From the Guidelines
Vitamin D supplementation should be avoided in patients with calcium oxalate kidney stones, unless the patient has a deficiency, in which case careful supplementation with vitamin D3 (cholecalciferol) at 800-1000 IU daily is appropriate, with monitoring of both vitamin D and calcium levels. The role of Vitamin D in patients with calcium oxalate kidney stones is complex, and its supplementation can have both positive and negative effects on stone formation.
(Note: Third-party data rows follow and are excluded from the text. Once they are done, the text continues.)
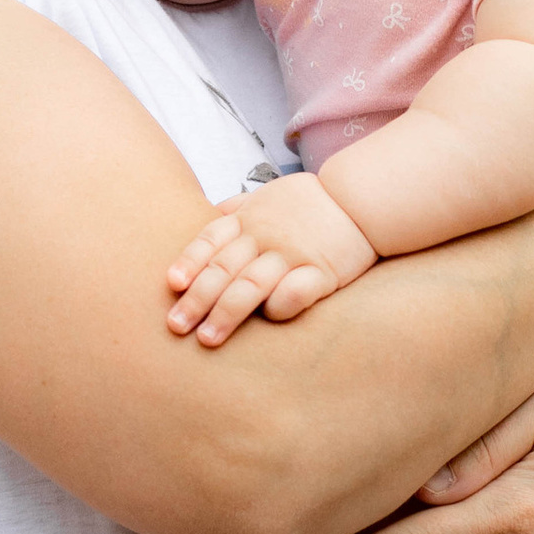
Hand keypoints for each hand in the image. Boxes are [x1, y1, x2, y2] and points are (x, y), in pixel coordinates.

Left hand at [166, 174, 378, 345]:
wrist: (362, 198)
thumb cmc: (310, 202)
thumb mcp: (267, 194)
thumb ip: (236, 207)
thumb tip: (205, 214)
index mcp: (249, 218)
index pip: (210, 239)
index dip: (189, 261)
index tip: (172, 285)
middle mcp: (266, 235)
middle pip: (224, 267)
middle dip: (197, 298)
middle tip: (176, 327)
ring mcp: (294, 254)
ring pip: (251, 284)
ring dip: (226, 312)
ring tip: (207, 339)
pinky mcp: (322, 272)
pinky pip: (295, 292)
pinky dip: (279, 307)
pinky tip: (267, 320)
While Vitamin D is essential for calcium absorption in the intestines, excessive Vitamin D can increase urinary calcium excretion, potentially worsening stone formation 1.
Key Considerations
- The relationship between Vitamin D and stone formation is not straightforward, as Vitamin D increases calcium absorption, but deficiency can paradoxically increase stone risk through secondary hyperparathyroidism.
- Patients with calcium oxalate stones should maintain adequate hydration (2-3 liters of fluid daily), moderate dietary calcium intake (1000-1200 mg daily), and limit sodium and animal protein consumption.
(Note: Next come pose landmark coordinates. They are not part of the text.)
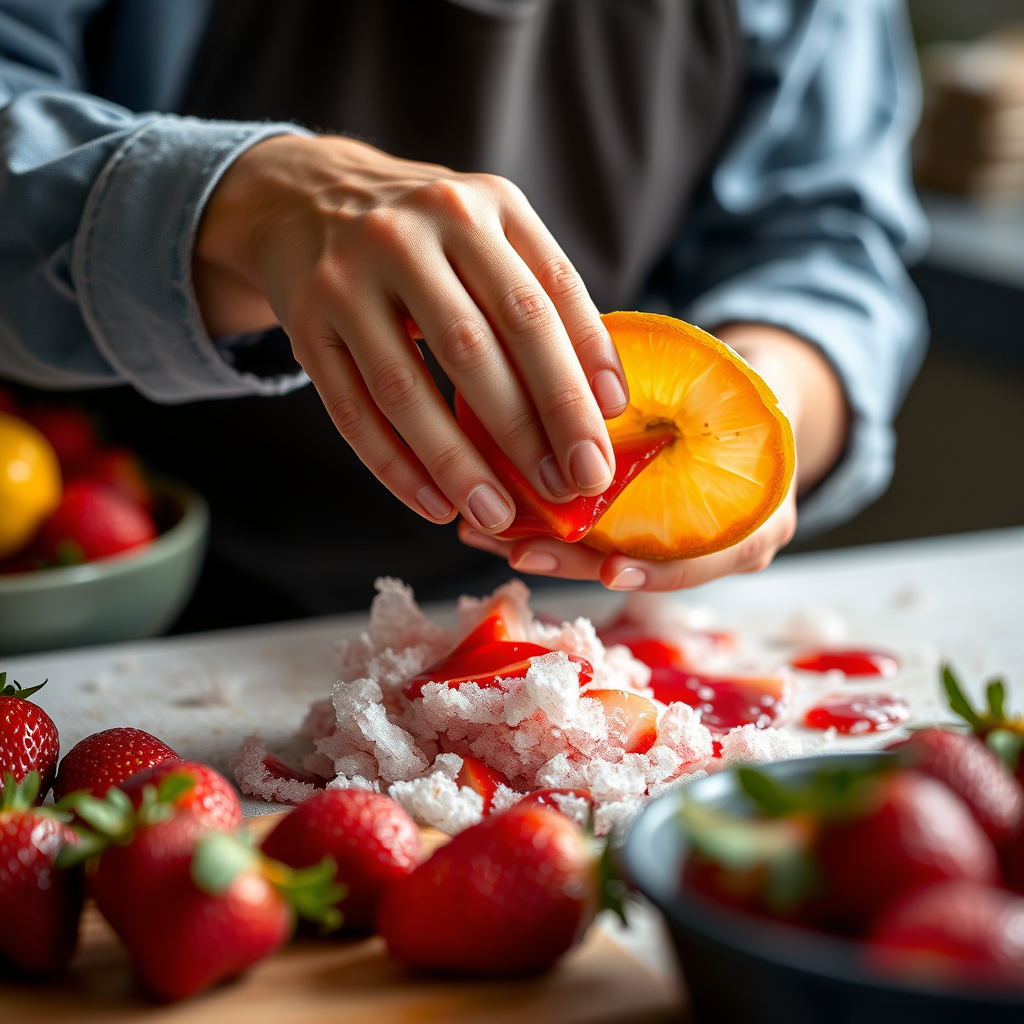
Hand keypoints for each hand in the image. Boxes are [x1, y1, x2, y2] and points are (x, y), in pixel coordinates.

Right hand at [192, 134, 629, 533]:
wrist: (303, 198)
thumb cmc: (426, 235)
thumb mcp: (490, 233)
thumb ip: (545, 298)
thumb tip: (604, 401)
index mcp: (480, 206)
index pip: (545, 296)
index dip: (584, 370)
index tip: (606, 437)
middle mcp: (412, 233)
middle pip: (480, 345)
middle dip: (533, 427)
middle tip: (569, 487)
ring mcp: (349, 278)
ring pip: (408, 388)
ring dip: (458, 462)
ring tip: (498, 514)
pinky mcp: (307, 323)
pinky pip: (352, 410)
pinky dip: (395, 466)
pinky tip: (434, 504)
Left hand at [459, 323, 847, 590]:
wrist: (750, 397)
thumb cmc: (747, 388)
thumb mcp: (745, 385)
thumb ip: (711, 392)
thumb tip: (622, 364)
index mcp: (756, 522)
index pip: (703, 560)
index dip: (657, 569)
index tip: (610, 571)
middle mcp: (712, 547)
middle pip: (636, 568)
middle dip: (572, 562)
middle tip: (518, 552)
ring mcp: (670, 543)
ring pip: (601, 558)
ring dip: (541, 546)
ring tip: (484, 534)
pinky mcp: (633, 531)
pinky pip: (588, 538)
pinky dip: (541, 526)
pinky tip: (494, 514)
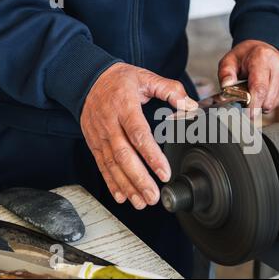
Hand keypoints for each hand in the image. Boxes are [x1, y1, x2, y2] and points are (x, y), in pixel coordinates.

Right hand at [81, 63, 197, 209]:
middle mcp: (109, 123)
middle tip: (153, 196)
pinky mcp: (94, 143)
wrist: (89, 80)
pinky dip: (111, 183)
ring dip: (127, 186)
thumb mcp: (146, 77)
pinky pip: (102, 165)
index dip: (151, 156)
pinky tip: (122, 196)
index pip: (138, 134)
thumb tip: (190, 106)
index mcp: (124, 106)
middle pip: (124, 155)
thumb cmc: (120, 80)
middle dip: (139, 179)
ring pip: (112, 165)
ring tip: (141, 202)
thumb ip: (170, 90)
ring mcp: (99, 135)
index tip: (164, 172)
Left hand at [218, 40, 278, 117]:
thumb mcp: (229, 60)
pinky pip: (277, 103)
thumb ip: (225, 74)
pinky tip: (263, 91)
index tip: (249, 115)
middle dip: (254, 105)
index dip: (254, 104)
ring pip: (272, 103)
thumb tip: (226, 89)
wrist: (263, 49)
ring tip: (254, 91)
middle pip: (268, 99)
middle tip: (244, 98)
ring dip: (261, 103)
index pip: (260, 87)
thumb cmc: (245, 57)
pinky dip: (267, 101)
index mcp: (263, 57)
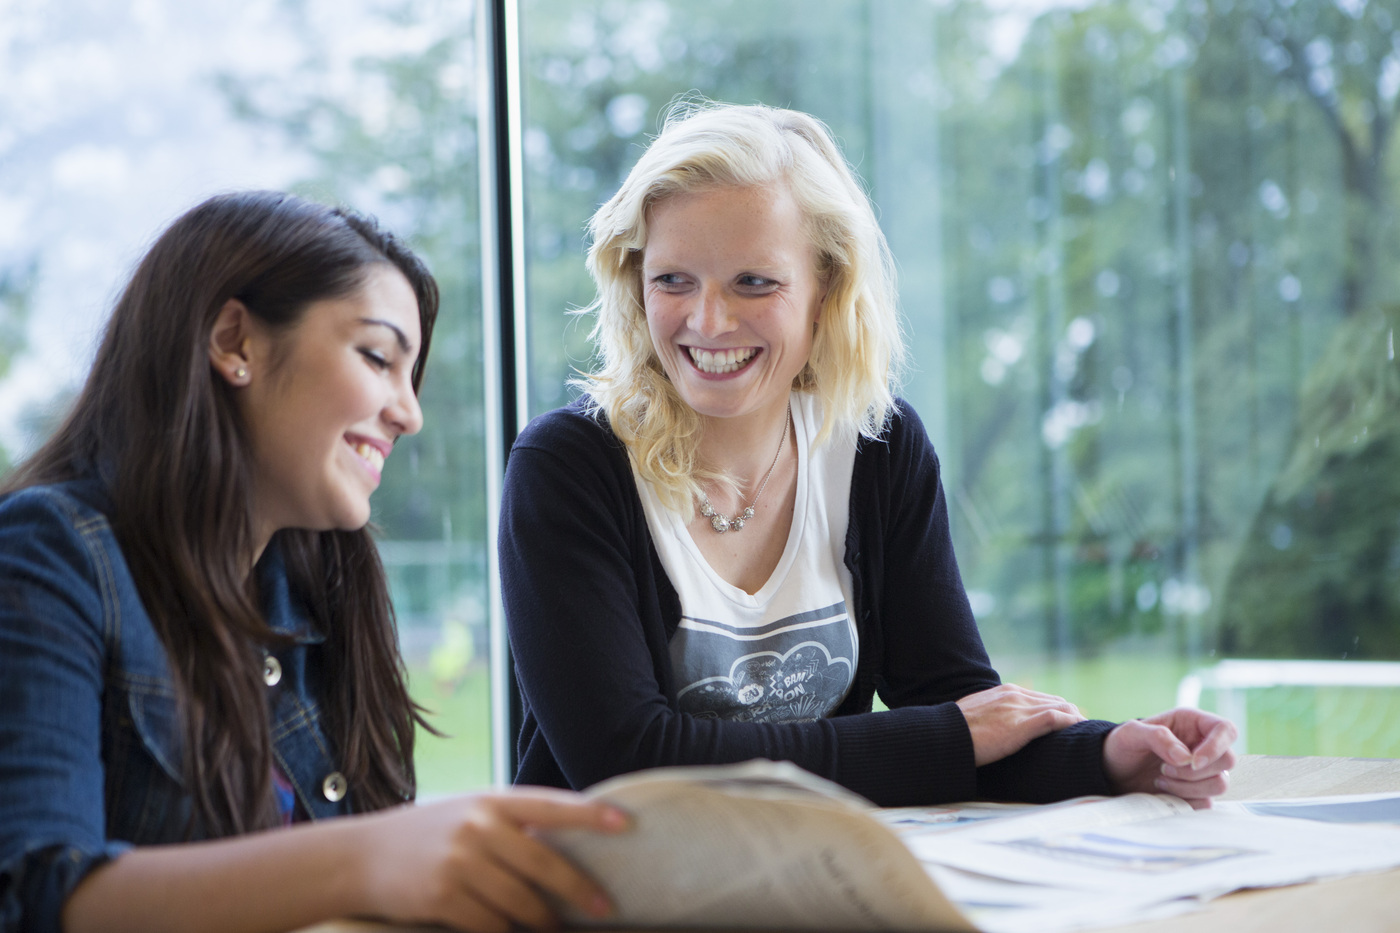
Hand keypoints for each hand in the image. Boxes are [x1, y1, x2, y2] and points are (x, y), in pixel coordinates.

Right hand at [352, 787, 627, 932]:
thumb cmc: (428, 834)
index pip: (551, 805)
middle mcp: (478, 826)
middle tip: (604, 907)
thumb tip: (565, 851)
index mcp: (491, 800)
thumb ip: (511, 827)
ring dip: (542, 922)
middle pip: (544, 864)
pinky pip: (491, 926)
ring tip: (553, 928)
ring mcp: (459, 862)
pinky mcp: (443, 896)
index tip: (626, 825)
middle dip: (578, 890)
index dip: (590, 816)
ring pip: (521, 903)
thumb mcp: (468, 814)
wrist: (361, 856)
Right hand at [956, 684, 1085, 765]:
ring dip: (1075, 719)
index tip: (1067, 722)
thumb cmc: (956, 730)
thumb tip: (996, 728)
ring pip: (1060, 708)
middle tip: (1082, 730)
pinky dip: (1071, 723)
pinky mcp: (1022, 724)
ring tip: (1087, 732)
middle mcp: (1015, 695)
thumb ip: (993, 715)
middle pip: (1055, 701)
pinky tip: (1080, 730)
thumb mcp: (977, 715)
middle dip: (1071, 714)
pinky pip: (1055, 719)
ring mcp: (1019, 708)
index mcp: (1005, 692)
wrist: (946, 735)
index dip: (1057, 709)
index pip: (1040, 698)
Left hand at [1103, 708, 1237, 808]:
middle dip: (1195, 770)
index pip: (1226, 730)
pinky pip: (1207, 803)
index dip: (1216, 746)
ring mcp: (1203, 772)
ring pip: (1221, 784)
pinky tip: (1163, 792)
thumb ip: (1157, 737)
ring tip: (1160, 779)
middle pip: (1228, 760)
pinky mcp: (1198, 793)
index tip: (1192, 761)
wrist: (1112, 772)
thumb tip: (1185, 757)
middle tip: (1164, 769)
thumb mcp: (1130, 733)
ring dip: (1189, 786)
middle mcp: (1203, 746)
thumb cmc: (1121, 746)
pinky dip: (1186, 800)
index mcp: (1193, 723)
- Regular monitoring of urinary calcium excretion through 24-hour urine collections is recommended to assess the impact of Vitamin D supplementation on stone risk factors.
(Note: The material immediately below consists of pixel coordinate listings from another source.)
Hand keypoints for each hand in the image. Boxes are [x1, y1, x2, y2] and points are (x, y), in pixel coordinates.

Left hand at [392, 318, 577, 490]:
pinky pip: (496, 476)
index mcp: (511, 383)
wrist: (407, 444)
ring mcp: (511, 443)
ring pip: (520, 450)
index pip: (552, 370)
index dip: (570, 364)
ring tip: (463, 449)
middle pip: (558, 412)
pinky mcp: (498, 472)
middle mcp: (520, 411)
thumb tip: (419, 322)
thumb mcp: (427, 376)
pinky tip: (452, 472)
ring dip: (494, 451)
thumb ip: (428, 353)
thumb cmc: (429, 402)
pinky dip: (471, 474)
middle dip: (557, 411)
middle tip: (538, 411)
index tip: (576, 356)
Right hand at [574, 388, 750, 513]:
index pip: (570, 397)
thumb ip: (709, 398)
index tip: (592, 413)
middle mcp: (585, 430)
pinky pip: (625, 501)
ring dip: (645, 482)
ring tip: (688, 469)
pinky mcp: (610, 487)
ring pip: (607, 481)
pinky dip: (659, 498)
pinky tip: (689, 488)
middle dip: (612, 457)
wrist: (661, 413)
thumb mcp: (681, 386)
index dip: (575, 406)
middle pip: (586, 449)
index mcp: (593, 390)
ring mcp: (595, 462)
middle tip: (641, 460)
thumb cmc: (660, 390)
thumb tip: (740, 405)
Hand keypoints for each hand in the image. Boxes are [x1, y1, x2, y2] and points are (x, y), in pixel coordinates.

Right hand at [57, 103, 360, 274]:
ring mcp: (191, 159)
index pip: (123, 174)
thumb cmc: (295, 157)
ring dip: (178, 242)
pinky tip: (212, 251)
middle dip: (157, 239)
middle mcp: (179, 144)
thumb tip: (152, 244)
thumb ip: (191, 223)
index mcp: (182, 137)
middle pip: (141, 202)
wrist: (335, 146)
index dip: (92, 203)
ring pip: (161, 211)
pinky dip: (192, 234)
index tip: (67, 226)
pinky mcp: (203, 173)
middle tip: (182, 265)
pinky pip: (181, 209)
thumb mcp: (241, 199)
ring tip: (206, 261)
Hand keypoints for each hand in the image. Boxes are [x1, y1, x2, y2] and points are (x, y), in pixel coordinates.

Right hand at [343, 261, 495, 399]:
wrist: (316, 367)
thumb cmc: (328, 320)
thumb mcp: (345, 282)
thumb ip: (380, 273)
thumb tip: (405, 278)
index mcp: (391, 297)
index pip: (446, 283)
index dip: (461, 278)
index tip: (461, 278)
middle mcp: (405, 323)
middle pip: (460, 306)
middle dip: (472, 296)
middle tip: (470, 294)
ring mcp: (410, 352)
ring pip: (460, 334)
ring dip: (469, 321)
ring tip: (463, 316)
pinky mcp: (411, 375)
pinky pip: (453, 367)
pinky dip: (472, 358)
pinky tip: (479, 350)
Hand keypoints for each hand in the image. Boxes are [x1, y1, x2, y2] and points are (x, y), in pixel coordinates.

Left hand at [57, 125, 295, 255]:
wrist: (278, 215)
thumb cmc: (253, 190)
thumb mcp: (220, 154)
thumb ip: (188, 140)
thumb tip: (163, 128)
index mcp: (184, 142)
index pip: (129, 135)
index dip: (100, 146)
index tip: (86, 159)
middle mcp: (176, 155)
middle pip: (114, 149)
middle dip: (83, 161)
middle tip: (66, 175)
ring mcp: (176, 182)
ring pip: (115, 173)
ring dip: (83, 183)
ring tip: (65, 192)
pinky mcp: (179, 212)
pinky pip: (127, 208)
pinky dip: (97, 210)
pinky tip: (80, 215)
- A patient with calcium urolithiasis who wishes to continue calcium supplementation should collect 24-h urine samples on and off the supplement, and if the urinary supersaturation of the calcium salt in question increases during the period of supplement use, the supplement should be discontinued 1.
Dietary Recommendations
- Maintain adequate dietary calcium intake to reduce the risk of stone formation, as higher calcium intake can bind dietary oxalate in the gut, reducing oxalate absorption and urinary excretion 1.
- Limit sodium intake to less than 2.4 g/day, as high sodium intake can increase urinary calcium excretion.
- Reduce non-dairy animal protein intake to 5-7 servings of meat, fish, or poultry per week, as high animal protein intake can increase urinary calcium and uric acid excretion, and reduce urinary citrate excretion.
From the Research
Role of Vitamin D in Patients with Calcium Oxalate Kidney Stones
- The association between nutritional vitamin D supplements and the risk for stone formation is currently not completely understood 2.
- Circulating active vitamin D has been found to be increased in kidney stone formers, whereas higher plasma 25-hydroxycholecalciferol seems to be present only in hypercalciuric patients 2.
- Available evidence might suggest that vitamin D administration worsens the risk for stone formation in patients predisposed to hypercalciuria 2.
Dietary Recommendations for Patients with Calcium Oxalate Kidney Stones
- General dietary advice for kidney stone formers includes elevated fluid intake, dietary restriction of sodium and animal proteins, avoidance of a low calcium diet, maintenance of a normal body mass index, and elevated intake of vegetables and fibers 2.
- Balanced calcium consumption protects against the risk for kidney stones by reducing intestinal oxalate availability and its urinary excretion 2, 3.
- Restriction of dietary calcium enhances oxalate absorption and excretion, whereas an increase in calcium intake may reduce urinary oxalate excretion by binding more oxalate in the gut 3.
- Dietary oxalate restriction can reduce the risk of calcium oxalate stone formation, and patients are advised to decrease the consumption of foods that contain oxalate 4, 5.
Treatment and Prevention of Calcium Oxalate Kidney Stones
- Therapy to prevent stone recurrence is designed to reduce urinary supersaturation of Ca oxalate by increasing urine volume, reducing urine Ca to below 200 mg/24 hr with thiazide, maintaining dietary Ca intake at 600 to 800 mg/day, and adding potassium citrate if urine citrate levels are reduced 4.
- Increasing the intake of calcium may actually reduce the risk of calcium oxalate stone formation, and individuals with normal calcium intakes and lower intakes of protein and salt had a significantly reduced rate of calcium oxalate stone recurrence 6.